|
Submitted by , posted on 09 August 2001
|
|
Image Description, by
8,000 Butterflies at 100 frames per second - no assembly, no hardcoding, no
hacks.
These are three shots from a test of the particle system in my experimental
engine (currently named Pandora). The butterflies are completely dynamic and
are independently animated - no precalculation. When the butterflies flap
their wings they climb higher, and when the don't flap they glide down. The
butterflies are all different sizes, and smaller butterflies are faster than
larger ones. There's also a simple physics model (a force field) that
corrals the butterflies into a donut-shape.
Each butterfly is a separate C++ object, and each uses virtual functions to
implement its behavior (they derive from a CParticle base class). Before
people complain about the performance penalties of virtual functions, I've
extensively benchmarked the virtual function overhead here and it's
practically negligible. The particles are moderately memory-inefficient, but
that can be cleaned up quite a bit with a custom allocator. There are
exactly 0 lines of assembly code used in the particle system code - the
particles themselves are straight C++, and the vector math routines
underneath them are hybrid C/C++.
The geometry for each butterfly is essentially a square folded down the
diagonal, and is built with 8 vertices and 4 triangles (4 verts and 2
triangles per side). The current version renders 8,000 butterflies at 95-100
frames a second on my development machine (a P4-1.7ghz + GeForce 3), or
approximately 800,000 particles per second (3.2 million triangles per
second). It doesn't use any GeForce 3 or Pentium 4 specific features (no
vertex shaders, SSE, etc.) though it does use some NVidia-specific OpenGL
extensions (mainly NV_vertex_array_range).

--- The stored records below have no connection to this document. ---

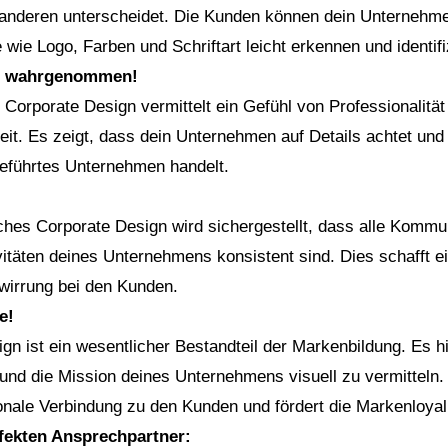
nderen unterscheidet. Die Kunden können dein Unternehme
 wie Logo, Farben und Schriftart leicht erkennen und identifi
fi wahrgenommen!
s Corporate Design vermittelt ein Gefühl von Professionalität
it. Es zeigt, dass dein Unternehmen auf Details achtet und
geführtes Unternehmen handelt.
iches Corporate Design wird sichergestellt, dass alle Kommu
itäten deines Unternehmens konsistent sind. Dies schafft ei
rwirrung bei den Kunden.
e!
gn ist ein wesentlicher Bestandteil der Markenbildung. Es hil
 und die Mission deines Unternehmens visuell zu vermitteln
onale Verbindung zu den Kunden und fördert die Markenloyali
fekten Ansprechpartner: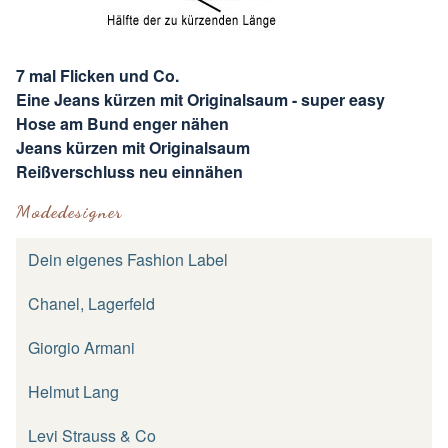
7 mal Flicken und Co.
Eine Jeans kürzen mit Originalsaum - super easy
Hose am Bund enger nähen
Jeans kürzen mit Originalsaum
Reißverschluss neu einnähen
Modedesigner
Dein eigenes Fashion Label
Chanel, Lagerfeld
Giorgio Armani
Helmut Lang
Levi Strauss & Co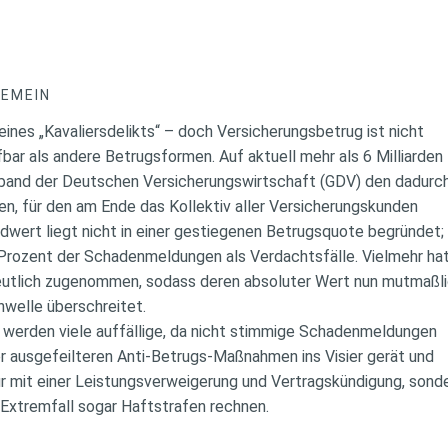
GEMEIN
 eines „Kavaliersdelikts“ – doch Versicherungsbetrug ist nicht
fbar als andere Betrugsformen. Auf aktuell mehr als 6 Milliarden
band der Deutschen Versicherungswirtschaft (GDV) den dadurc
en, für den am Ende das Kollektiv aller Versicherungskunden
wert liegt nicht in einer gestiegenen Betrugsquote begründet;
 Prozent der Schadenmeldungen als Verdachtsfälle. Vielmehr ha
tlich zugenommen, sodass deren absoluter Wert nun mutmaßl
hwelle überschreitet.
 werden viele auffällige, da nicht stimmige Schadenmeldungen
mer ausgefeilteren Anti-Betrugs-Maßnahmen ins Visier gerät und
nur mit einer Leistungsverweigerung und Vertragskündigung, sond
 Extremfall sogar Haftstrafen rechnen.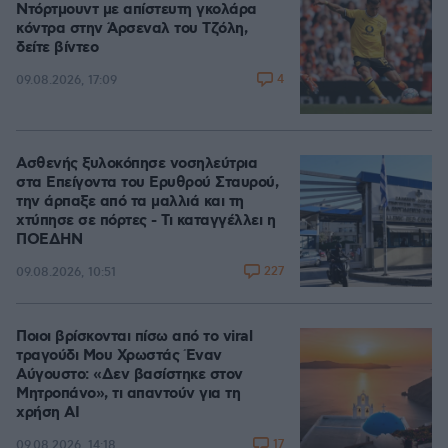
Ντόρτμουντ με απίστευτη γκολάρα
κόντρα στην Άρσεναλ του Τζόλη,
δείτε βίντεο
4
09.08.2026, 17:09
Ασθενής ξυλοκόπησε νοσηλεύτρια
στα Επείγοντα του Ερυθρού Σταυρού,
την άρπαξε από τα μαλλιά και τη
χτύπησε σε πόρτες - Τι καταγγέλλει η
ΠΟΕΔΗΝ
227
09.08.2026, 10:51
Ποιοι βρίσκονται πίσω από το viral
τραγούδι Μου Χρωστάς Έναν
Αύγουστο: «Δεν βασίστηκε στον
Μητροπάνο», τι απαντούν για τη
χρήση AI
17
09.08.2026, 14:18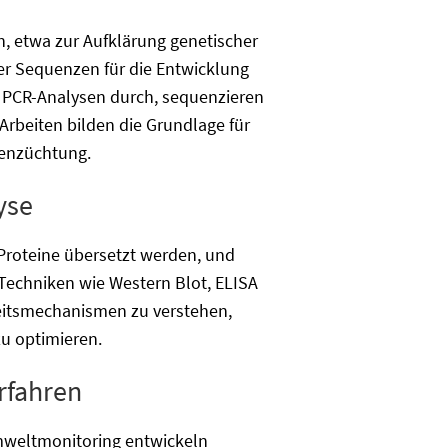
n, etwa zur Aufklärung genetischer
ter Sequenzen für die Entwicklung
n PCR-Analysen durch, sequenzieren
rbeiten bilden die Grundlage für
nzenzüchtung.
yse
Proteine übersetzt werden, und
 Techniken wie Western Blot, ELISA
heitsmechanismen zu verstehen,
zu optimieren.
rfahren
Umweltmonitoring entwickeln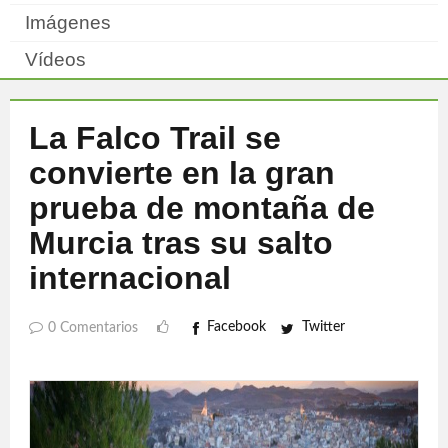
Imágenes
Vídeos
La Falco Trail se
convierte en la gran
prueba de montaña de
Murcia tras su salto
internacional
Facebook
Twitter
0 Comentarios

I wrote this demo just to prove that you can get excellent performance out
of a C++/OpenGL engine without any sort of hacking or assembly
optimization - as long as you keep your code efficient and benchmark every
one of your changes, you can usually avoid any performance bottlenecks. I
probably won't be releasing the full source code to the demo (as that would
require releasing huge chunks of my still-in-development engine) but I can
write up a quick overview of the techniques I used if enough people are
interested.
-Austin Appleby
aappleby@austin.rr.com
|
|